As a member of the task force that drove the overhaul of the recently-released AICPA Not-for-Profit Entities Audit and Accounting Guide, I am providing weekly, chapter-by-chapter summaries to help users preview the guide.
Establishes that the Guide covers entities that meet the definition of a Not-for-Profit entity (NFP), which is an entity that possesses the following characteristics, in varying degrees, that distinguish it from a business entity:
a. Contributions of significant amounts of resources from resource providers who do not expect commensurate or proportionate pecuniary return
b. Operating purposes other than to provide goods or services at a profit
c.
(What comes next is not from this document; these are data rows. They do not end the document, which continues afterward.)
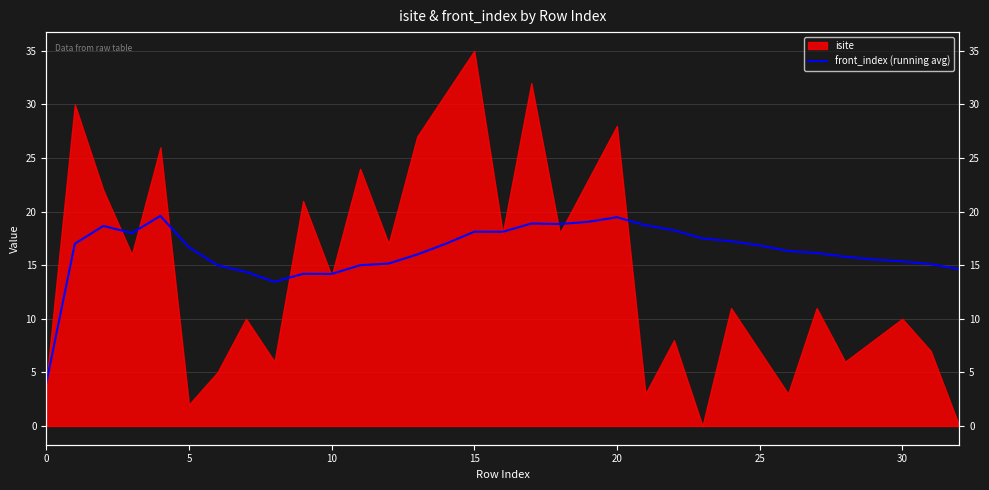

What is the average value?

16.3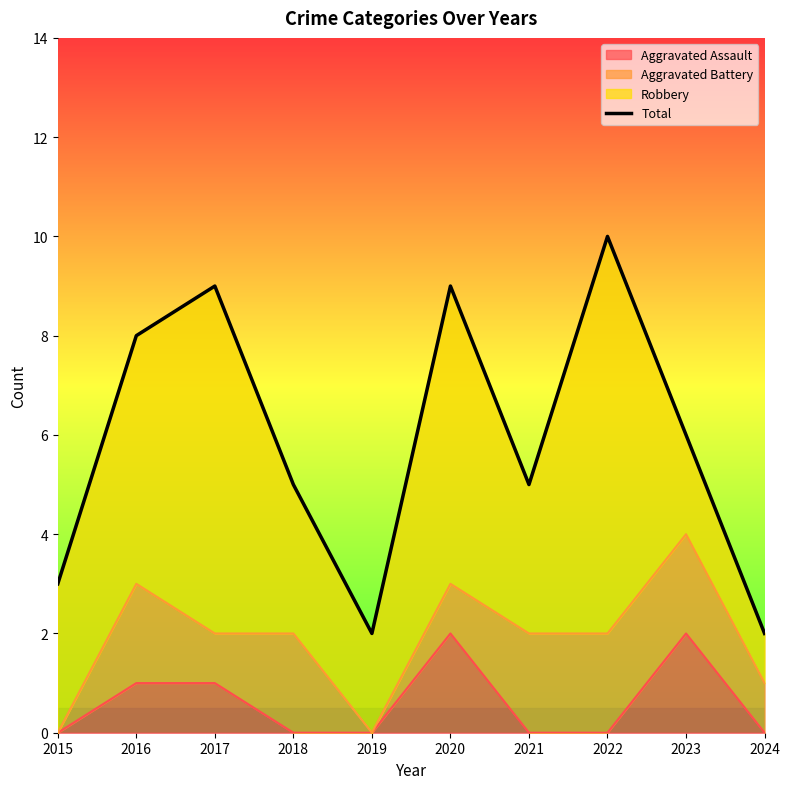

Rank the categories by value from highest to lowest.

2022, 2017, 2020, 2016, 2023, 2018, 2021, 2015, 2019, 2024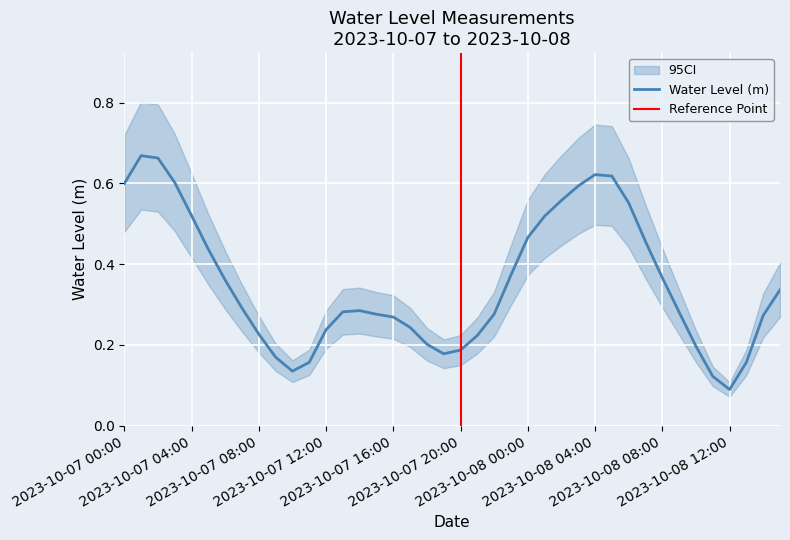

Reading left to right, what are all the values shown in this chart?

0.6	0.7	0.7	0.6	0.5	0.4	0.4	0.3	0.2	0.2	0.1	0.2	0.2	0.3	0.3	0.3	0.3	0.2	0.2	0.2	0.2	0.2	0.3	0.4	0.5	0.5	0.6	0.6	0.6	0.6	0.6	0.5	0.4	0.3	0.2	0.1	0.1	0.2	0.3	0.3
Absence of ownership interests like those of business entities.
Entities that clearly fall outside this definition include the following:
a. All investor-owned entities
b. Entities that provide dividends, lower costs, or other economic benefits directly and proportionately to their owners, members, or participants, such as mutual insurance entities, credit unions, farm and rural electric cooperatives, and employee benefit plans.
The Guide specifically applies to the following nongovernmental NFPs:
• Animal protection and humane organizations
• Cemetery organizations
• Civic and community organizations
• Colleges and universities
• Elementary and secondary schools
• Federated fund-raising organizations
• Fraternal organizations
• Labor unions
• Other cultural organizations
• Performing arts organizations
• Political action committees
• Political parties
• Private and community foundations
• Professional associations
• Public broadcasting stations
• Religious organizations
• Research and scientific organizations
• Social and country clubs
• Trade associations
• Voluntary health and welfare entities
• Zoological and botanical societies
Providers of health care services follow the AICPA Audit and Accounting Guide, Health Care Entities.
The Guide applies to financial statements prepared in accordance with accounting principles generally accepted in the United States of America, and does not include guidance on special purpose frameworks such as cash and tax-basis financial statements, or IFRS.
NFPs should follow the guidance in the FASB Accounting Standards Codification (ASC) unless specifically exempted, even if the application of certain provisions may be unclear because elements or items are included in the ASC without considering the net asset reporting model included in ASC 958, Not-for-Profit Entities.
NFPs are specifically exempted from ASC guidance on:
a. Earnings per share
b. Reporting comprehensive income
c. Segment disclosure
d. Variable interest entities
Certain other provisions of the ASC simply do not apply to NFPs because they do not have ownership interests similar to business entities:
a. Common stock
b. Convertible debt
c. Stock purchase warrants
d. Share-based payments
e. Certain hybrid financial instruments convertible to equity
NFPs are permitted to utilize fund accounting as long as the required aggregated amount for each of the three net asset classes of net assets and total nets assets are displayed in the statements of financial position and activities as required by the ASC.
Chapter 1 concludes by referring the reader to sources of example financial statements.